[Opening Selected text section]

In the second of our three conversations exploring the Invasion of Ukraine & What it Means for Democracy, participants dug deeper into some of the major issues and concerns for this topic and focused on developing a sense of the core questions that we face. These are the key questions we’ll have to answer as we think of possibilities for moving forward—which is the focus for our upcoming third and final conversation.

Scroll down this page to see a summary of the core questions and issues discussed in this second session.

Looking ahead, what are some different possibilities for moving forward? In light of the core questions below, what productive answers can we generate together? What values or interests should shape our responses? Whether or not you were able to join us for either of the 1st or 2nd discussions, we encourage you to join us online for the 3rd and final session on Thursday, March 31st at 1 PM (ET). The online discussions are free and you can register via Eventbrite.

Here’s a summary of some of the core questions and ideas developed in this second session.

How can we better, more fully understand this war? 

  • What are the stated and underlying motivations of the different parties?
    • Putin
      • Extending Russian territorial and strategic ambitions, with greater regional control
      • Assuming weakness of the US and other western democracies, as they have retracted from foreign engagement
      • Burnishing his legacy as a “strong man” for Russia who saves civilization from the degeneracy of the West
      • Restoring the “glory” of the Russian-Soviet empire
      • Assuming Ukrainians would welcome invasion
    • Other members of the Russian political power structure: governmental figures, oligarchs, the Russian people
      • What independence or influence do they have?
      • How do the people view the war—and what do they know and want?
    • The Ukrainian people and their government
    • Member states of NATO
    • Other, non-aligned European countries, especially smaller ones closer to the war
    • The United States, the government and the people: What actions will they support?

[Closing Selected text section]
[Opening Provided material section]

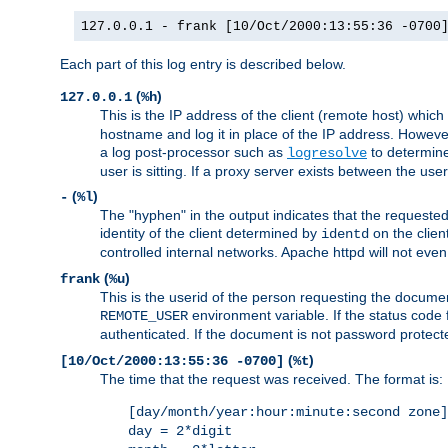
127.0.0.1 - frank [10/Oct/2000:13:55:36 -0700
Each part of this log entry is described below.
(
)
127.0.0.1
%h
This is the IP address of the client (remote host) which
hostname and log it in place of the IP address. However,
a log post-processor such as
to determine
logresolve
user is sitting. If a proxy server exists between the use
(
)
-
%l
The "hyphen" in the output indicates that the requested 
identity of the client determined by
on the clien
identd
controlled internal networks. Apache httpd will not eve
(
)
frank
%u
This is the userid of the person requesting the docume
environment variable. If the status code 
REMOTE_USER
authenticated. If the document is not password protected
(
)
[10/Oct/2000:13:55:36 -0700]
%t
The time that the request was received. The format is:
[day/month/year:hour:minute:second zone]
day = 2*digit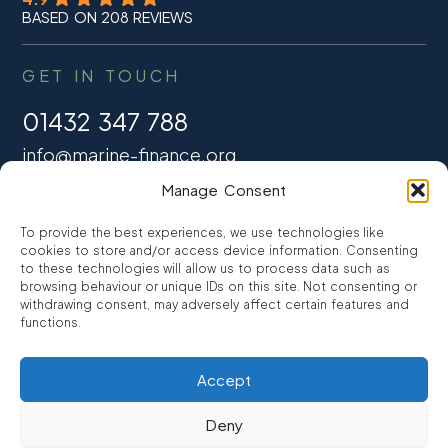
BASED ON 208 REVIEWS
GET IN TOUCH
01432 347 788
info@marine-finance.org
Manage Consent
Promarine Finance Ltd
Open Mon-Fri – 09:30 – 17:00
To provide the best experiences, we use technologies like
cookies to store and/or access device information. Consenting
Bank Holidays – Closed
to these technologies will allow us to process data such as
browsing behaviour or unique IDs on this site. Not consenting or
withdrawing consent, may adversely affect certain features and
functions.
FINANCE
Accept
Marine Mortgages
Refinancing
Deny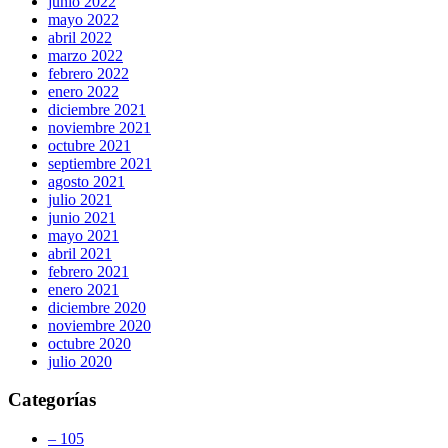
junio 2022
mayo 2022
abril 2022
marzo 2022
febrero 2022
enero 2022
diciembre 2021
noviembre 2021
octubre 2021
septiembre 2021
agosto 2021
julio 2021
junio 2021
mayo 2021
abril 2021
febrero 2021
enero 2021
diciembre 2020
noviembre 2020
octubre 2020
julio 2020
Categorías
– 105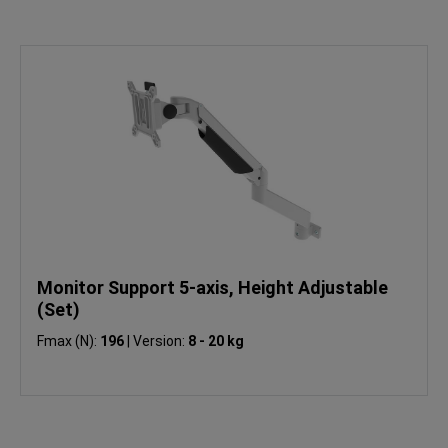
Monitor Support 5-axis, Height Adjustable
(Set)
Fmax (N):
196
|
Version:
8 - 20 kg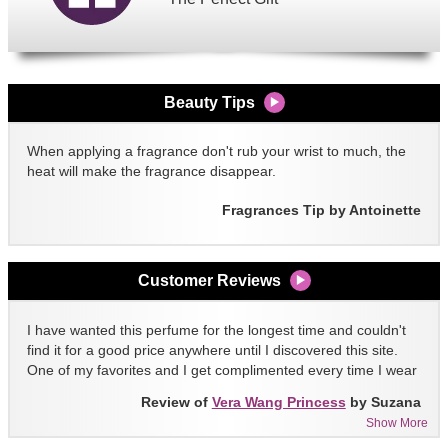
Beauty Tips
When applying a fragrance don't rub your wrist to much, the
heat will make the fragrance disappear.
Fragrances Tip by Antoinette
Customer Reviews
I have wanted this perfume for the longest time and couldn't
find it for a good price anywhere until I discovered this site.
One of my favorites and I get complimented every time I wear
it!!
Review of
Vera Wang Princess
by Suzana
Show More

[Closing Provided material section]

__Exercise requirements__.
According to the summary of the second conversation on the invasion of Ukraine, when is the third and final session? Please answer in one sentence.

__Output__.
The third and final session is on Thursday, March 31st at 1 PM (ET).